Wykorzystajmy szczepionki, które już zostały zakupione i kończmy program. Taka jest moja rekomendacja – powiedziała radca prawny Związku Powiatów Polskich Bernadeta Skóbel. Zdaniem ekspertki kontynuacja programów zdrowotnych z użyciem szczepionek finansowanych z budżetu państwa może budzić wątpliwości np. Najwyższej Izby Kontroli.

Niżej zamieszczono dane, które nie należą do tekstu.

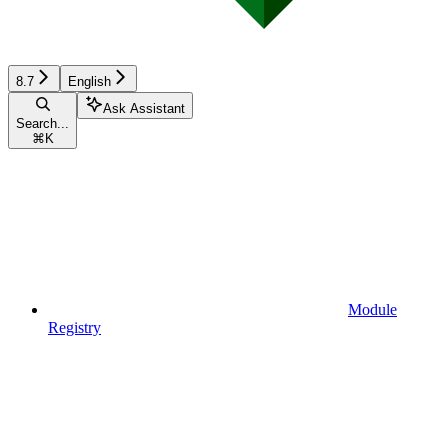
8.7
English
Ask Assistant
Search...
⌘
K
Module
Registry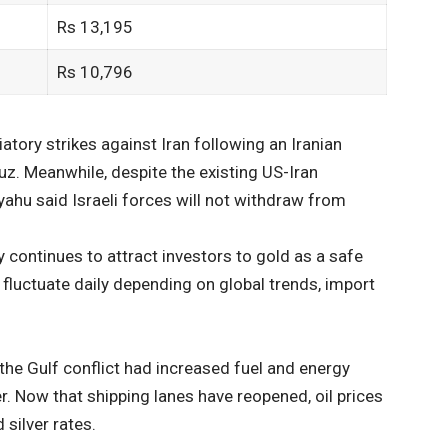
Rs 13,195
Rs 10,796
atory strikes against Iran following an Iranian
uz. Meanwhile, despite the existing US-Iran
ahu said Israeli forces will not withdraw from
y continues to attract investors to gold as a safe
s fluctuate daily depending on global trends, import
 the Gulf conflict had increased fuel and energy
r. Now that shipping lanes have reopened, oil prices
 silver rates.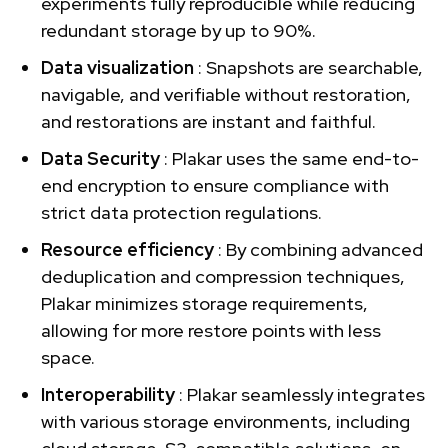
experiments fully reproducible while reducing
redundant storage by up to 90%.
Data visualization
: Snapshots are searchable,
navigable, and verifiable without restoration,
and restorations are instant and faithful.
Data Security
: Plakar uses the same end-to-
end encryption to ensure compliance with
strict data protection regulations.
Resource efficiency
: By combining advanced
deduplication and compression techniques,
Plakar minimizes storage requirements,
allowing for more restore points with less
space.
Interoperability
: Plakar seamlessly integrates
with various storage environments, including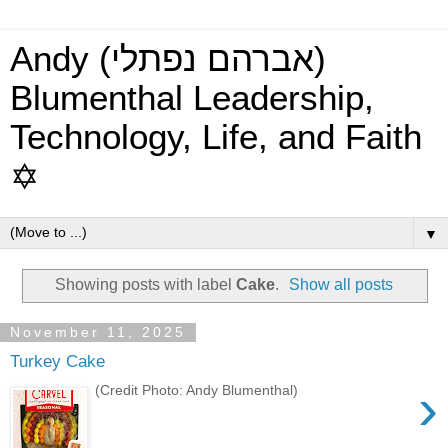
Andy (אברהם נפתלי)
Blumenthal Leadership,
Technology, Life, and Faith
✡
▼
Showing posts with label
Cake
.
Show all posts
November 11, 2025
Turkey Cake
›
(Credit Photo: Andy Blumenthal)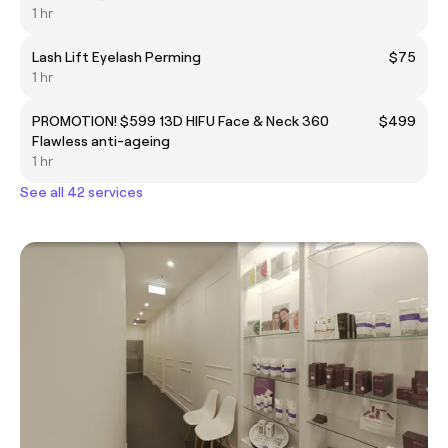
1 hr
Lash Lift Eyelash Perming
$75
1 hr
PROMOTION! $599 13D HIFU Face & Neck 360
$499
Flawless anti-ageing
1 hr
See all 42 services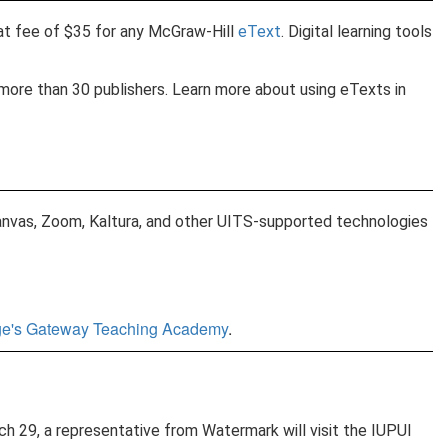
at fee of $35 for any McGraw-Hill
eText
. Digital learning tools
more than 30 publishers. Learn more about using eTexts in
 Canvas, Zoom, Kaltura, and other UITS-supported technologies
ege's Gateway Teaching Academy
.
29, a representative from Watermark will visit the IUPUI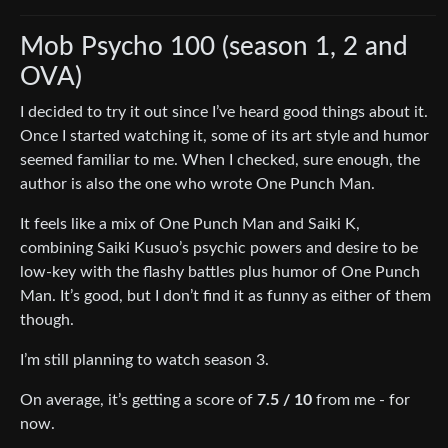
Mob Psycho 100 (season 1, 2 and
OVA)
I decided to try it out since I’ve heard good things about it.
Once I started watching it, some of its art style and humor
seemed familiar to me. When I checked, sure enough, the
author is also the one who wrote One Punch Man.
It feels like a mix of One Punch Man and Saiki K,
combining Saiki Kusuo’s psychic powers and desire to be
low-key with the flashy battles plus humor of One Punch
Man. It’s good, but I don’t find it as funny as either of them
though.
I’m still planning to watch season 3.
On average, it’s getting a score of
7.5 / 10
from me - for
now.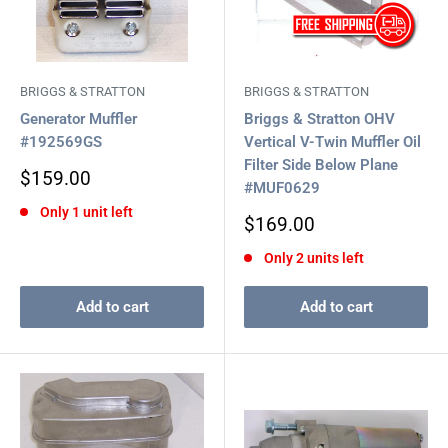
BRIGGS & STRATTON
BRIGGS & STRATTON
Generator Muffler
Briggs & Stratton OHV
#192569GS
Vertical V-Twin Muffler Oil
Filter Side Below Plane
Sale
$159.00
#MUF0629
price
Only 1 unit left
Sale
$169.00
price
Only 2 units left
Add to cart
Add to cart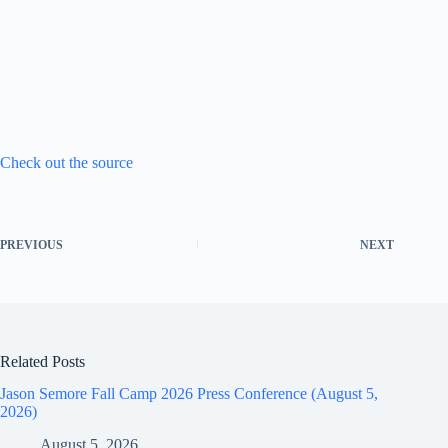
Check out the source
PREVIOUS
NEXT
Related Posts
Jason Semore Fall Camp 2026 Press Conference (August 5,
2026)
August 5, 2026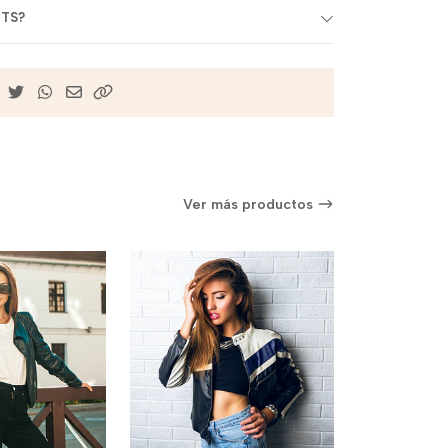
BTS?
Ver más productos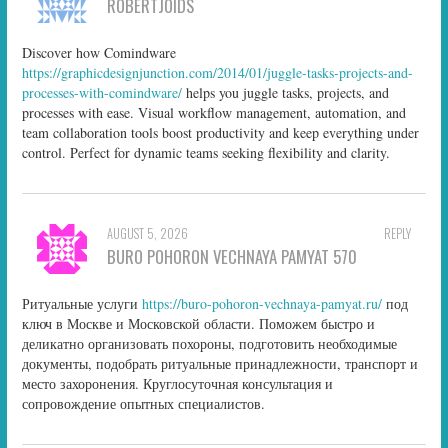
ROBERTJOIDS
Discover how Comindware
https://graphicdesignjunction.com/2014/01/juggle-tasks-projects-and-
processes-with-comindware/
helps you juggle tasks, projects, and
processes with ease. Visual workflow management, automation, and
team collaboration tools boost productivity and keep everything under
control. Perfect for dynamic teams seeking flexibility and clarity.
AUGUST 5, 2026
REPLY
BURO POHORON VECHNAYA PAMYAT 570
Ритуальные услуги
https://buro-pohoron-vechnaya-pamyat.ru/
под
ключ в Москве и Московской области. Поможем быстро и
деликатно организовать похороны, подготовить необходимые
документы, подобрать ритуальные принадлежности, транспорт и
место захоронения. Круглосуточная консультация и
сопровождение опытных специалистов.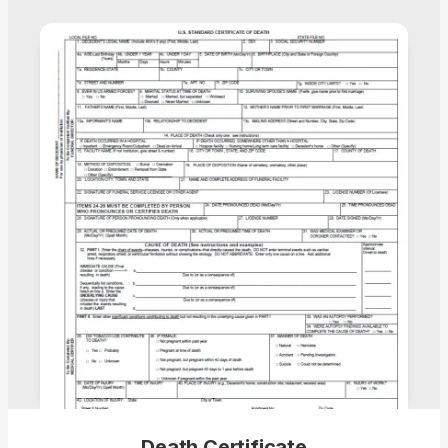
Death Certificate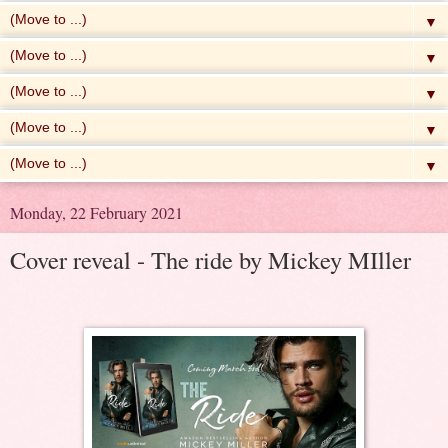
▼
▼
▼
▼
▼
Monday, 22 February 2021
Cover reveal - The ride by Mickey MIller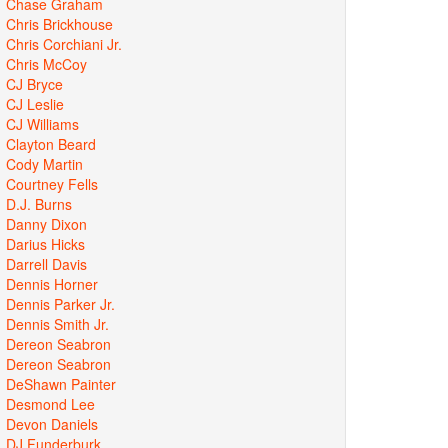
Chase Graham
Chris Brickhouse
Chris Corchiani Jr.
Chris McCoy
CJ Bryce
CJ Leslie
CJ Williams
Clayton Beard
Cody Martin
Courtney Fells
D.J. Burns
Danny Dixon
Darius Hicks
Darrell Davis
Dennis Horner
Dennis Parker Jr.
Dennis Smith Jr.
Dereon Seabron
Dereon Seabron
DeShawn Painter
Desmond Lee
Devon Daniels
DJ Funderburk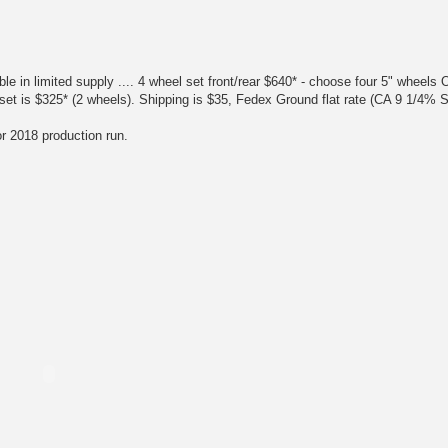
!
 limited supply .... 4 wheel set front/rear $640* - choose four 5" wheels 
nt set is $325* (2 wheels). Shipping is $35, Fedex Ground flat rate (CA 9 1/4% 
or 2018 production run.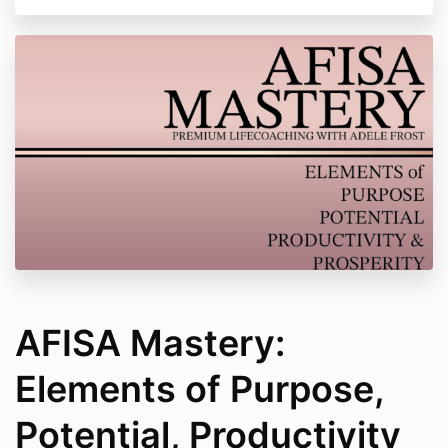
AFISA Mastery:
Elements of Purpose,
Potential, Productivity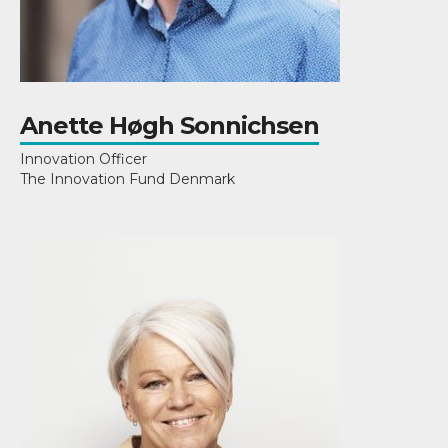
Anette Høgh Sonnichsen
Innovation Officer
The Innovation Fund Denmark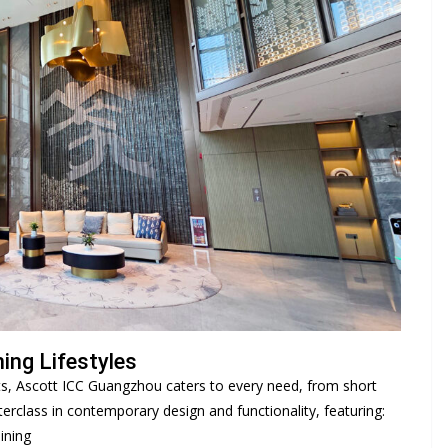
ing Lifestyles
ts, Ascott ICC Guangzhou caters to every need, from short
terclass in contemporary design and functionality, featuring:
ining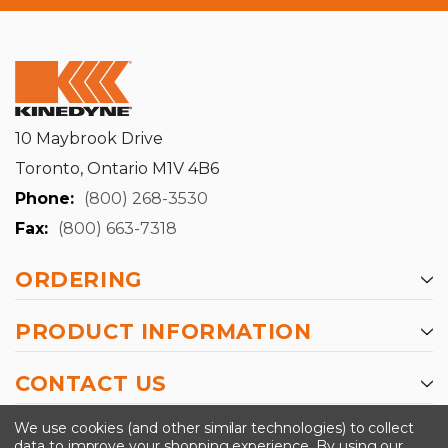
10 Maybrook Drive
Toronto, Ontario M1V 4B6
Phone:
(800) 268-3530
Fax:
(800) 663-7318
ORDERING
PRODUCT INFORMATION
CONTACT US
-->
We use cookies (and other similar technologies) to collect
data to improve your shopping experience.
By using our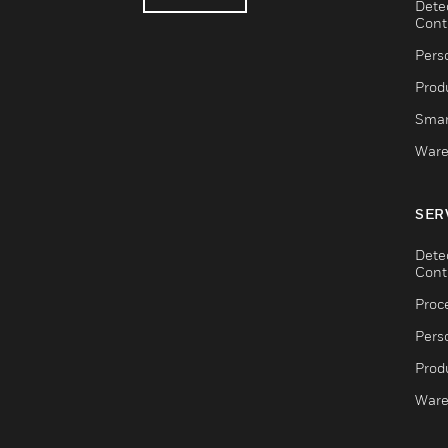
Dete
Cont
Pers
Produ
Smar
Ware
SER
Dete
Cont
Proc
Pers
Produ
Ware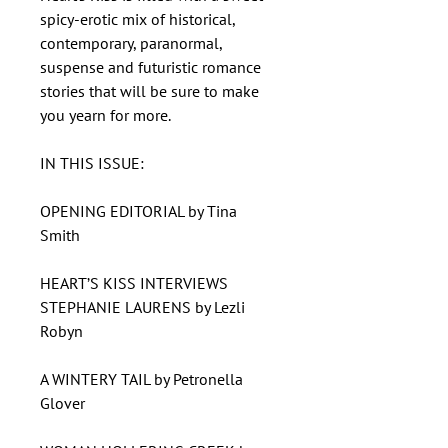
spicy-erotic mix of historical,
contemporary, paranormal,
suspense and futuristic romance
stories that will be sure to make
you yearn for more.
IN THIS ISSUE:
OPENING EDITORIAL by Tina
Smith
HEART’S KISS INTERVIEWS
STEPHANIE LAURENS by Lezli
Robyn
A WINTERY TAIL by Petronella
Glover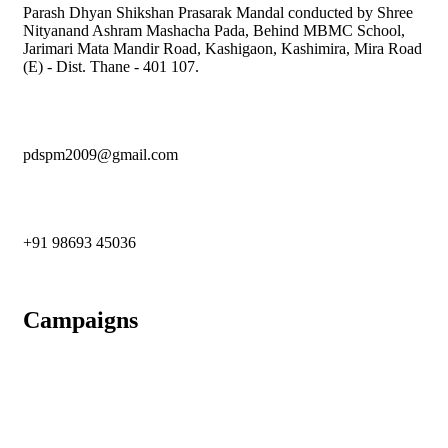
Parash Dhyan Shikshan Prasarak Mandal conducted by Shree
Nityanand Ashram Mashacha Pada, Behind MBMC School,
Jarimari Mata Mandir Road, Kashigaon, Kashimira, Mira Road
(E) - Dist. Thane - 401 107.
pdspm2009@gmail.com
+91 98693 45036
Campaigns
An Initiative To Bring A Green Tomorrow
Contributing in Building Ashram for Homeless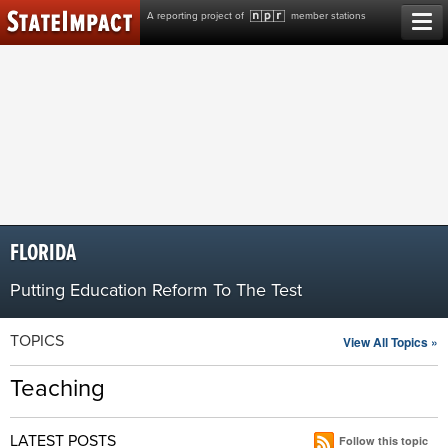
Skip
A reporting project of
member stations
to
content
FLORIDA
Putting Education Reform To The Test
TOPICS
View All Topics »
Teaching
LATEST POSTS
Follow this topic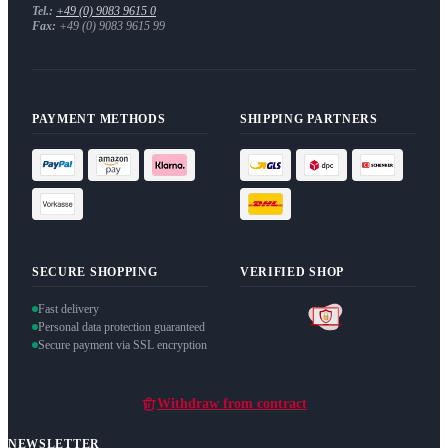
Tel.:
+49 (0) 9083 9615 0
Fax:
+49 (0) 9083 9615 99
PAYMENT METHODS
SHIPPING PARTNERS
SECURE SHOPPING
VERIFIED SHOP
Fast delivery
Personal data protection guaranteed
Secure payment via SSL encryption
Withdraw from contract
NEWSLETTER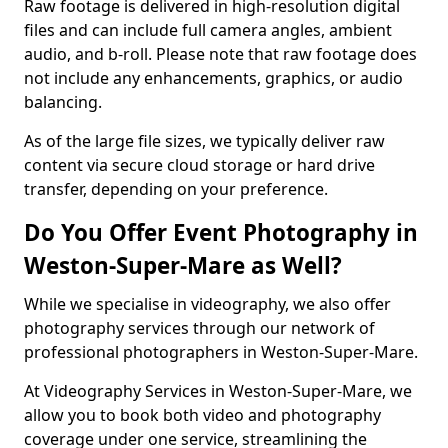
Raw footage is delivered in high-resolution digital
files and can include full camera angles, ambient
audio, and b-roll. Please note that raw footage does
not include any enhancements, graphics, or audio
balancing.
As of the large file sizes, we typically deliver raw
content via secure cloud storage or hard drive
transfer, depending on your preference.
Do You Offer Event Photography in
Weston-Super-Mare as Well?
While we specialise in videography, we also offer
photography services through our network of
professional photographers in Weston-Super-Mare.
At Videography Services in Weston-Super-Mare, we
allow you to book both video and photography
coverage under one service, streamlining the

Podczas spotkania z samorządowcami zorganizowanego przez Związek Miast Polskich na temat realizacji programów polityki zdrowotnej po wejściu ustawy rozszerzającej grupę osób, którym przysługują bezpłatne leki, ekspertka z ZPP radca prawny Bernadeta Skóbel zarekomendowała, by w przypadku programów realizowanych z użyciem np. szczepionek samorządy rozważyły celowość dalszego kontynuowania programu. Chodzi m.in. o programy zdrowotne kierowane do dzieci poniżej 18. roku życia i seniorów 65 plus.
„NIK może mieć wątpliwości, czy nasz program jest celowy, skoro procedura medyczna jest refundowana z budżetu państwa” – wyjaśniła Skóbel.
Ekspertka ZPP dodała, że zanim samorządy zrezygnują z kontynuacji programu, powinny wziąć pod uwagę, na jakim etapie jest realizacja zadania, ponieważ po podpisaniu umowy z operatorem oprócz ustawy o świadczeniu opieki zdrowotnej finansowanej ze środków publicznych mają zastosowanie przepisy Kodeksu cywilnego. Zarekomendowała, by w takiej sytuacji wykorzystać zakupione szczepionki, a dopiero potem podjąć decyzję o rozwiązaniu umowy i zakończeniu programu
„Jeżeli mamy zawartą umowę z realizatorem i ktoś w dobrej wierze dokonał zakupu szczepionek, to ja nie widzę powodu, żeby się z takiej umowy wycofać, dlatego że to naraża jednostkę samorządu terytorialnego na jakąś odpowiedzialność odszkodowawczą względem realizatora. Wycofanie się z realizacji programu na tym etapie nie uważam, żeby było celowe” – powiedziała Skóbel.
Zaznaczyła, że punktem wyjścia jest to, jakie umowy zostały zawarte z realizatorami.
Kamila Malinowska z Agencji Oceny Technologii Medycznych i Taryfikacji wyjaśniła, że samorządy mają możliwość wprowadzenia pewnych korekt do programów polityki zdrowotnej. Chodzi m.in. o zmiany dotyczące preparatów stosowanych w programach, jeśli wcześniej były one poddane ocenie, jak np. szczepionki przeciwko pneumokokom. Zmiany mogą też dotyczyć grupy wiekowej, jeśli mieści się ona w przedziale wiekowym określonym w rekomendacji.
„W przypadku szczepienia HPV można się kierować tym, co mamy w rekomendacji określającej przedział wiekowy osób, które mają być objęte szczepieniami. W grupie objętej rekomendacją można dokonywać zmian” – powiedziała Malinowska. „Jeżeli są to korekty w obrębie zwiększenia populacji objętej programem w ramach tych samych kryteriów, to jeśli samorządy dysponują środkami mogą dokonywać zmian. Są to zmiany, których możecie państwo dokonywać bez dodatkowej opinii Agencji” - dodała.
Jak zaznaczył prowadzący spotkanie pełnomocnik Zarządu Związku Miast Polskich Marek Wójcik, do ministra zdrowia zostanie skierowany apel, by listy refundacyjne miały okres trwałości dłuższy niż rok, ponieważ samorządy, nawet jeśli realizują roczne programy zdrowotne, potrzebują więcej czasu na ich przygotowanie. Samorządowcy oczekują też informacji, czy w ramach realizacji danego programu możliwa jest rezygnacja ze szczepień w grupach objętych bezpłatnymi lekami i kontynuacja jedynie działań edukacyjnych.
Od 1 września dzieci, które nie ukończyły 18 lat i osoby, które przekroczyły 65 rok życia mogą, po spełnieniu określonych warunków, otrzymać bezpłatne leki. Prawo do takich leków przysługuje pacjentom, którym lekarz wystawił receptę nie wcześniej niż 30. Recepta musi zawierać odpowiedni kod: kod „S” - w przypadku recept wystawianych dla seniorów i kod „DZ” - w przypadku recept wystawianych dla dzieci i młodzieży. Wykaz bezpłatnych leków znajduje się na stronie internetowej ministerstwa zdrowia. W wykazie znajdują się m.in. szczepionki przeciw grypie oraz szczepionki przeciwko pneumokokom. Finansowane z budżetu są też szczepionki przeciwko HPV dla dziewcząt i chłopców w wieku 12 i 13 lat.